Napster annuncia la realizzazione di un sistema di contribuzione per il suo servizio di scambio di MP3. Intanto, la RIAA insiste nel voler far chiudere il sito del “peer-to-peer”.

A termine del processo Napster, tutta l’industria discografica si felicita per la decisione della nona corte d’appello di San Francisco.
Napster è riconosciuta colpevole di infrazione alle leggi sul copyright.

Malgrado questo, però, il sito di scambi di file musicali resta ancora in attività.
Il 15 febbraio scorso, la Recording Industry Association of America (RIAA) e la National Music Publishers Association (NMPA), decidono di contrattaccare e sottomettono alla corte una nuova ingiunzione preliminare.

Secondo i termini di questa nuova ingiunzione, Napster dovrà impedire lo scambio di brani musicali sottomessi alle leggi sul copyright e “cancellare” gli utenti “fuorilegge”.
L’industria musicale, dal canto suo, identificherà le musiche che circolano senza autorizzazione sui server del peer-to-peer.
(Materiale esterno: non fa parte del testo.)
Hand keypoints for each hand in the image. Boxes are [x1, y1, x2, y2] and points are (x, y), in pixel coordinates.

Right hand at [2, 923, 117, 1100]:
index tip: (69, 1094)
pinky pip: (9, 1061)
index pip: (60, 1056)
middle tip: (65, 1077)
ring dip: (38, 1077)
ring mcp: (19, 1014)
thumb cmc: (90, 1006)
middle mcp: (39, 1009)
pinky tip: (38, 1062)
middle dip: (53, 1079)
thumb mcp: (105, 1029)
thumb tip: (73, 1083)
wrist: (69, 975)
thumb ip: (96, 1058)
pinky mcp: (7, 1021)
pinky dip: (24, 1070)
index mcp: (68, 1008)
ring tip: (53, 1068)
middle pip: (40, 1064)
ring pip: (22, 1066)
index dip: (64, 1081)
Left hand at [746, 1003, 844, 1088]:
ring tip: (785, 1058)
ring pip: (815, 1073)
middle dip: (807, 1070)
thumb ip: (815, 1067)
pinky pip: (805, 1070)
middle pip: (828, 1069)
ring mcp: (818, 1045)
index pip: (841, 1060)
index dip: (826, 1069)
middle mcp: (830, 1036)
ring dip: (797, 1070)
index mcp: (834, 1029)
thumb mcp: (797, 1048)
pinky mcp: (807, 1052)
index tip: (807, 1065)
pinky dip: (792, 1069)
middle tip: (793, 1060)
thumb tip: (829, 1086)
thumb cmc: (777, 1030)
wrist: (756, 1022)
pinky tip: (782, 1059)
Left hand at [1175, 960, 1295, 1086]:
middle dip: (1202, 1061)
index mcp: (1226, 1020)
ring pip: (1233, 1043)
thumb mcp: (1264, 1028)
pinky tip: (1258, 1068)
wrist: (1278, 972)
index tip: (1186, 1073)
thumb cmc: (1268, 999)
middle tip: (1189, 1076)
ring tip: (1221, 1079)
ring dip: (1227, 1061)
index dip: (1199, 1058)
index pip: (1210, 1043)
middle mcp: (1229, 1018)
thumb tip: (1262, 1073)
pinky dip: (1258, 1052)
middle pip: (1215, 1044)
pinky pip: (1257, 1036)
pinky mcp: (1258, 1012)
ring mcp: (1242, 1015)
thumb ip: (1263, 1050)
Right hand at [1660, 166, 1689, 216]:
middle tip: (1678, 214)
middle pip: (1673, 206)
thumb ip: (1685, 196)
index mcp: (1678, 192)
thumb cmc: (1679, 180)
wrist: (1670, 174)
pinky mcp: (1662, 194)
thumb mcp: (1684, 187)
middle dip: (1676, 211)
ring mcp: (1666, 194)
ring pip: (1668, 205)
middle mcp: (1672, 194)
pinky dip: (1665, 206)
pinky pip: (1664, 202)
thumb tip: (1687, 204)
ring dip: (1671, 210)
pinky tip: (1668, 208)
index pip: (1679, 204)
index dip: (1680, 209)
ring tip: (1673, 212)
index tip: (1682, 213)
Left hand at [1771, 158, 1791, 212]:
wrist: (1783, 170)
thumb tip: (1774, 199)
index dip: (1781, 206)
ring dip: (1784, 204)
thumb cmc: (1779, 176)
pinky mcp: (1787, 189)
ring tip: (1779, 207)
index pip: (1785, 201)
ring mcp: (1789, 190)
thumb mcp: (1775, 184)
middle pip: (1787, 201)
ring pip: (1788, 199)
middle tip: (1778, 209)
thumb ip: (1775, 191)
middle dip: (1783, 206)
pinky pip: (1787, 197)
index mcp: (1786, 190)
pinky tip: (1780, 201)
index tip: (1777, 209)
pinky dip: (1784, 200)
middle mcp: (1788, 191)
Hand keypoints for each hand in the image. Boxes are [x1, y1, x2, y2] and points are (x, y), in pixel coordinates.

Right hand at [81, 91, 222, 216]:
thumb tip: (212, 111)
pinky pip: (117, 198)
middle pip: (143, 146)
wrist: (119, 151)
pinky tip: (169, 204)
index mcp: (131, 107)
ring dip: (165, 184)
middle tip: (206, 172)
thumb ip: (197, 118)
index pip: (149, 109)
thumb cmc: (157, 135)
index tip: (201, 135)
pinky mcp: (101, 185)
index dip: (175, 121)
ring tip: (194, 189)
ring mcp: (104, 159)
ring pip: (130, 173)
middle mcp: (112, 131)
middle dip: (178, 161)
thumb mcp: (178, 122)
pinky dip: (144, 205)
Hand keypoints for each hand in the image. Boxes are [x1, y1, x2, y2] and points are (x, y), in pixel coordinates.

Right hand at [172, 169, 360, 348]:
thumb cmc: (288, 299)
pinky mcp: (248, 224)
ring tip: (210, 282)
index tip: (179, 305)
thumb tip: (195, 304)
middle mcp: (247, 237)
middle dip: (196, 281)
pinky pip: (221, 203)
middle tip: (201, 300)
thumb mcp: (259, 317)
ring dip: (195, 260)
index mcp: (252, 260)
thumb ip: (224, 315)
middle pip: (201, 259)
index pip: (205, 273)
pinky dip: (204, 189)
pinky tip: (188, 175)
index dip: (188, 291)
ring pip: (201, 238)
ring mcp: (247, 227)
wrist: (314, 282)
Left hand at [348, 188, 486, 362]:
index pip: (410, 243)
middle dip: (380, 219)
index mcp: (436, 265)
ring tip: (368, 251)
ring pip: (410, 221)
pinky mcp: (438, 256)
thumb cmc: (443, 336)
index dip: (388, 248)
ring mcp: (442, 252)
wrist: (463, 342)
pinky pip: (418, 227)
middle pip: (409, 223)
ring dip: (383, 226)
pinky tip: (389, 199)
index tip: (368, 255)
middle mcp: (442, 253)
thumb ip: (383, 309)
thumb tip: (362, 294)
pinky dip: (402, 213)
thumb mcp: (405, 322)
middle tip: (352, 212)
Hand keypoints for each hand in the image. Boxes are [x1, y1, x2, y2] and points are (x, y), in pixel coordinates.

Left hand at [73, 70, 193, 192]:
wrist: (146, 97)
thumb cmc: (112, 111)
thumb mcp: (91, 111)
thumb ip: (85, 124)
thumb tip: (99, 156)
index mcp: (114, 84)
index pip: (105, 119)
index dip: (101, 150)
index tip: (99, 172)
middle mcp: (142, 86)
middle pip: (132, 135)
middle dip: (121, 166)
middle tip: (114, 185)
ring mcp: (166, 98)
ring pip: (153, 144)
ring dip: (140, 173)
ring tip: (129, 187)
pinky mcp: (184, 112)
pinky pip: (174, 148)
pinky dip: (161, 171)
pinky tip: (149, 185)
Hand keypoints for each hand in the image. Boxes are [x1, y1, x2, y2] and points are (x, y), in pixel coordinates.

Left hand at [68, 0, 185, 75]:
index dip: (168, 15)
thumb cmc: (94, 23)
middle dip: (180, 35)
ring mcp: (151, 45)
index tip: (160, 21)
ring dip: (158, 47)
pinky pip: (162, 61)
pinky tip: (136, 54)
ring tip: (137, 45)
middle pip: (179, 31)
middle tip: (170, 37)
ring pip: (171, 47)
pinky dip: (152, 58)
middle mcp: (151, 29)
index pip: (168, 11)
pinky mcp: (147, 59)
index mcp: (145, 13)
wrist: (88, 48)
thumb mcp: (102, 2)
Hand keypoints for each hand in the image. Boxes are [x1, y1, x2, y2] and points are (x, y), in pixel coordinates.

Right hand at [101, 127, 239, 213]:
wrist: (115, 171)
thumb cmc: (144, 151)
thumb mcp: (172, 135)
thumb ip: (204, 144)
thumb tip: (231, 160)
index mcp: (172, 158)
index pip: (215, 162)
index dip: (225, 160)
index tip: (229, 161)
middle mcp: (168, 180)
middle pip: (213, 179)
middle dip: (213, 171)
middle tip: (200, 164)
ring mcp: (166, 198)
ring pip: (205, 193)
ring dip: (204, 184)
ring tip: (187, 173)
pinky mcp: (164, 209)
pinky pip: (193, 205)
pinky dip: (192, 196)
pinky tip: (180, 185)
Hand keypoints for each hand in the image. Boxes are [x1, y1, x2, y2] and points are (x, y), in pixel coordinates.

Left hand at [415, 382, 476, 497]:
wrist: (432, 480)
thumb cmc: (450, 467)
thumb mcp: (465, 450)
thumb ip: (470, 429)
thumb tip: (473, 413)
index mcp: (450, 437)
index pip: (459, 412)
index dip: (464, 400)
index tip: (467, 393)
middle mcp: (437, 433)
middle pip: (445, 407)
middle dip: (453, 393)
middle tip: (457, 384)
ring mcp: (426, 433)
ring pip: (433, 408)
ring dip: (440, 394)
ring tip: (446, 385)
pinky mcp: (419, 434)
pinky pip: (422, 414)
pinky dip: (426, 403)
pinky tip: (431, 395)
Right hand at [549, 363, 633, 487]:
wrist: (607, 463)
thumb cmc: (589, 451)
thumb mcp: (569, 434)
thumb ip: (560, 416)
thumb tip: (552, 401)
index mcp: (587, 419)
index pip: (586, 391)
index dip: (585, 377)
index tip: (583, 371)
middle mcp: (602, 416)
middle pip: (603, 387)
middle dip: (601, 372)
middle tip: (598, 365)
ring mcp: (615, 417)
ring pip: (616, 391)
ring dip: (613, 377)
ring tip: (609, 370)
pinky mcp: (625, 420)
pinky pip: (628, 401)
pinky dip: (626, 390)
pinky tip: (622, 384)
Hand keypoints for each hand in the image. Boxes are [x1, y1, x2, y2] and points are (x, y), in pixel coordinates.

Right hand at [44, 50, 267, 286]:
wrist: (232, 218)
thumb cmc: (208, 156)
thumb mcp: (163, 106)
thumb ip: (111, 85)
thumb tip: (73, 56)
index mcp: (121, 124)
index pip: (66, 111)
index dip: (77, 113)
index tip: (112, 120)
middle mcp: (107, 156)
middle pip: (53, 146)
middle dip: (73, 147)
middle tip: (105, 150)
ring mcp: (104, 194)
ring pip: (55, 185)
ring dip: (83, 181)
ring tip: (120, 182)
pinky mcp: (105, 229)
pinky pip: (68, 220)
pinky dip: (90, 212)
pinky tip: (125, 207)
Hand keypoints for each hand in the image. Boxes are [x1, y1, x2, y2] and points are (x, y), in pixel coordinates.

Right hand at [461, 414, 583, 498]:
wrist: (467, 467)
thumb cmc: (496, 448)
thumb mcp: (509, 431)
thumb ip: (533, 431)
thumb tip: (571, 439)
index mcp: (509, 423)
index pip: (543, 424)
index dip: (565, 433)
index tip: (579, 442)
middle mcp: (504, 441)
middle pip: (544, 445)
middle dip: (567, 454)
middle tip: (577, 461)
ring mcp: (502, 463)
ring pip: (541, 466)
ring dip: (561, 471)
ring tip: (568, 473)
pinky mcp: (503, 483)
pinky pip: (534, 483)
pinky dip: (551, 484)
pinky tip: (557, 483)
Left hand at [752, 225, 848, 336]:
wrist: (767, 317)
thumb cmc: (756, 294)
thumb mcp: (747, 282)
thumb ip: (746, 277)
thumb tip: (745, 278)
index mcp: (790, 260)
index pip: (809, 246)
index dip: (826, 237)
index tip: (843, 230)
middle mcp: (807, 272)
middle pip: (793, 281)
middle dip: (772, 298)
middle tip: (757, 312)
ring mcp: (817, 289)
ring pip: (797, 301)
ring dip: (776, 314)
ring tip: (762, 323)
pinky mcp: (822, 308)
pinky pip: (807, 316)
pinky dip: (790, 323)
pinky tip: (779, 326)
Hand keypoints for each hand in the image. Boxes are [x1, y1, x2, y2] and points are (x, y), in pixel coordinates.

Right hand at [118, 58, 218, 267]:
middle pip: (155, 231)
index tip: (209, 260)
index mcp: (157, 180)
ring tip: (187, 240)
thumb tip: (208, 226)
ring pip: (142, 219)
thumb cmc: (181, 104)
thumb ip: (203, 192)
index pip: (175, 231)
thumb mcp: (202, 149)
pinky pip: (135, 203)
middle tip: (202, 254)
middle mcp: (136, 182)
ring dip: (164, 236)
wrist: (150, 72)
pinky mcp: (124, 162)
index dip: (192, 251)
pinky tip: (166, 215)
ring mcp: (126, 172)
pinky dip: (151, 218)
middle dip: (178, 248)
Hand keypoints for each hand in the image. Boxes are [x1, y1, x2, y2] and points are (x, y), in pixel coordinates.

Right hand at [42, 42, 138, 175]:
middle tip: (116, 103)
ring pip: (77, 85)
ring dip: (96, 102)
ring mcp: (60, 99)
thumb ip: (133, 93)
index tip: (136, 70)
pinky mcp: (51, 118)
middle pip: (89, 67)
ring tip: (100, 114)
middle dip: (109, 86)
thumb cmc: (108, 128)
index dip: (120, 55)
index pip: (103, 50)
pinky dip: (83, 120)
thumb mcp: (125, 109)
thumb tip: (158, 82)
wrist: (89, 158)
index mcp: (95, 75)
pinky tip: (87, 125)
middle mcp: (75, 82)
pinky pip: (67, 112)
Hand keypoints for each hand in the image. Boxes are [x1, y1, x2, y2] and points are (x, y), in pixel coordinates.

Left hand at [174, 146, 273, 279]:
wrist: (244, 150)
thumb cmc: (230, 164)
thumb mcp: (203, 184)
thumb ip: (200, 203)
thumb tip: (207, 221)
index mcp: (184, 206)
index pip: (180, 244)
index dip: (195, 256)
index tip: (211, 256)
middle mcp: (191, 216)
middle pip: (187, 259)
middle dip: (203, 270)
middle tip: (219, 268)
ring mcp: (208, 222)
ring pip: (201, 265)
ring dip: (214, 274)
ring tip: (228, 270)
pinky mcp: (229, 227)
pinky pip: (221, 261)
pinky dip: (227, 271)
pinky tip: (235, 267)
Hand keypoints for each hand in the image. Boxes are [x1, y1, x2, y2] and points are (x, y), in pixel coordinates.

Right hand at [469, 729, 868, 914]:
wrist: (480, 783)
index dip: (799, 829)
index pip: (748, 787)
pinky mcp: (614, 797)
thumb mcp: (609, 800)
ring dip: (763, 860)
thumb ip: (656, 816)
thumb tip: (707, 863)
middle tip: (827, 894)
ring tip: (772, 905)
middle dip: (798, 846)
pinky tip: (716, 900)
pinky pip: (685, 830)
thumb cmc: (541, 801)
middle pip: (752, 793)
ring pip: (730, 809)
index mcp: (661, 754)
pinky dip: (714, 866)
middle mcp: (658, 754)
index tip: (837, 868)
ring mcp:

Napster, intanto, dopo la sua alleanza con Bertelsmann, cerca di rientrare nella legalità.
Il sito, infatti, annuncia la realizzazione di un sistema di contribuzione per il suo servizio, che permetterà di raccogliere i soldi necessari a regolarizzare i diritti d’autore degli artisti.

Il sistema elaborato dalla Digital World Service, permetterà lo scambio di file protetti tra i membri paganti di Napster.
Così, solo gli abbonati al servizio potranno “craccare” legalmente la protezione inserita sui file. Anche le copie di MP3 su CD saranno limitate.

Hank Barry, amministratore delegato di Napster, ha dichiarato che “le vere questioni sull’avvenire di Napster sono ormai economiche e non più tecniche o legali” e chiama al sostegno i suoi utenti.

Una sezione del sito “Speak Out” li incita a scrivere al Congresso per non far chiudere il servizio, mentre un’altra, chiamata “Action Network” propone di proporre idee con lo scopo di salvare il servizio P2P.